Помпей. (прячась за спину Цицерона) И как можно быстрее…
Народу, видно, надоела эта болтовня, он двигается на Сенаторов. Звуки, издаваемые при этом, ясно дают понять, что «хлеба!» может легко превратиться в «мяса!».
Народ. Жрать давай! Громи! Бей! На Палатин! Хлеба! Грабь награбленное! Хлеба! Не хотим больше зрелищ! Бей!
Цицерон. У нас людоедства давно не было?
Второй. Никогда не было.*
Цицерон. Сейчас будет. Все назад!
Сенаторы в панике бросаются обратно в Храм. И вот когда за последним уже готова захлопнуться дверь, с арбалета, висящего на стене, срывается стрела и медленно-медленно, с сознанием собственного достоинства пролетает над головами Сенаторов, вылетает на площадь и, как бы немного подумав, попадает в шляющегося без толку Гуся. Несчастная птица умирает без мучений. Искра сознания, пробежав по первым рядам бунтовщиков, воспламеняет всю толпу.
Народ. Еда! Пища! Гуси! Лови гусей! Гони гусей! Жарь священную птицу!
Народ бросается ловить праздношатающихся, но решительно ни в чём не виноватых тварей. Учуяв перемену в настроении Народа, Сенаторы робко выходят наружу.
Цицерон. Отцы, а не объявить ли нам гуся спасителем отечества?**
Сенаторы. Правильно! Отличная мысль! Памятник гусю! Памятник!
Первый. Закон надо принять. Всё по закону.

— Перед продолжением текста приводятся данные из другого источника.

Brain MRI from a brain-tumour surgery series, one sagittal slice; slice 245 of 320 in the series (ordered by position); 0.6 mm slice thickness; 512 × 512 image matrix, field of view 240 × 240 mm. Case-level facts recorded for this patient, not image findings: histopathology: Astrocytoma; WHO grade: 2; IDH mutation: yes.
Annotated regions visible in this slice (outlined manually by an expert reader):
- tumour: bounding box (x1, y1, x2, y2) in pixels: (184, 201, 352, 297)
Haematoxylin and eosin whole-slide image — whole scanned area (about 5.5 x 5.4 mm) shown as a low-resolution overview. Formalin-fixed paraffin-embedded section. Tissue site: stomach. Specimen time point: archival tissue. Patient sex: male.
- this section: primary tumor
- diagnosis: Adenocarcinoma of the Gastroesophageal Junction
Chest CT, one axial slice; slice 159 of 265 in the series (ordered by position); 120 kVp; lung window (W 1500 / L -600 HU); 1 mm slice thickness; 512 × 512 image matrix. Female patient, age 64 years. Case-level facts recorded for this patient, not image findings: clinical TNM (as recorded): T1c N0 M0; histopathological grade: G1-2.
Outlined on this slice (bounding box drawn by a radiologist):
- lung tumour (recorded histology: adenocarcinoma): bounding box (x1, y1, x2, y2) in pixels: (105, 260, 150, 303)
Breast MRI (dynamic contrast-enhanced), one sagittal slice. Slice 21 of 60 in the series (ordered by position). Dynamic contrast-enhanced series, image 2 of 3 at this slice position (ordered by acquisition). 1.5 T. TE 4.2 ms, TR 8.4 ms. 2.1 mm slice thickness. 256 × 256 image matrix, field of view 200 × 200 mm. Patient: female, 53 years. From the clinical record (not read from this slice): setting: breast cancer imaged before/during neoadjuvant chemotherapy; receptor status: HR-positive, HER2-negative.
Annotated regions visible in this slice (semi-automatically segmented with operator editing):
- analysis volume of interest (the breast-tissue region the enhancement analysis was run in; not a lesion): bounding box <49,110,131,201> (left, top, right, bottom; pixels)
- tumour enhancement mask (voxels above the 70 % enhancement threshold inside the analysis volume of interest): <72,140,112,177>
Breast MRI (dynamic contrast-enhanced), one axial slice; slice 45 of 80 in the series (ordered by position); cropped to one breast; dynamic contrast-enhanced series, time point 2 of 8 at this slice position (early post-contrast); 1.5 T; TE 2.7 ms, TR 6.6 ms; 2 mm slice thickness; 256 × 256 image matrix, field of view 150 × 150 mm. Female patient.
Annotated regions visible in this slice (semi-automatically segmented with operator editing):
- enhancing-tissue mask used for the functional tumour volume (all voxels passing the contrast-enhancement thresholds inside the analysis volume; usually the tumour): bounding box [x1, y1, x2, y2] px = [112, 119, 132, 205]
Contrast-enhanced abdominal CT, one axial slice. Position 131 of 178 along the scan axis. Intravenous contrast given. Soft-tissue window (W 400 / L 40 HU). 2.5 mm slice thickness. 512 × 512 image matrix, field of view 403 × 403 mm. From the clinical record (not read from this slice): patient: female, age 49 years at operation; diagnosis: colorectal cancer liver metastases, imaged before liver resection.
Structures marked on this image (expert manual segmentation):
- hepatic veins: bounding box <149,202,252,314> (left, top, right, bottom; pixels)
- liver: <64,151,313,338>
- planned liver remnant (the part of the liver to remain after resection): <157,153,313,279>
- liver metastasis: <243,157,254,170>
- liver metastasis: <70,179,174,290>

Цицерон. Конечно, куда же мы без закона. Но это завтра. А сейчас надо не дать угаснуть этому порыву. Тёзка, у тебя ведь есть ещё в закромах?
Красс. Не вопрос, всегда нацедим.
Цицерон. Вот и ладненько, пошли кого-нибудь. (громко, на всю площадь) Вина! Всем вина! Красс угощает! Слава Крассу!
Народ и Сенаторы. Навеки слава!
Всеобщее ликование продолжается. Прекрасен бардак в лучах предзакатного солнца! Сенаторы воссоединяются с Народом. Пьяные и радостные Весталки из последних сил и уже в шутку убегают от симпатичных и разудалых квиритов, на бегу срывая с себя одежду. Третий Сенатор, со взором горящим, в первых рядах догоняющих. Цицерон, как тамада, мелькает в толпе с огромной амфорой на плече, наливает всем подряд и говорит дурацкие тосты. Красс пьёт брудершафт с Помпеем. Цензор, не вынеся впечатлений, спит под рострами. Веселье поднимается и опускается волнами - в такт выносимым на площадь бочкам с вином.
Смеркается, и никто не замечает, как несколько человек во главе с Брутом окружают покинутого на ступенях храма Согласия Цезаря.
На Рим опускается большая, тяжёлая ночь.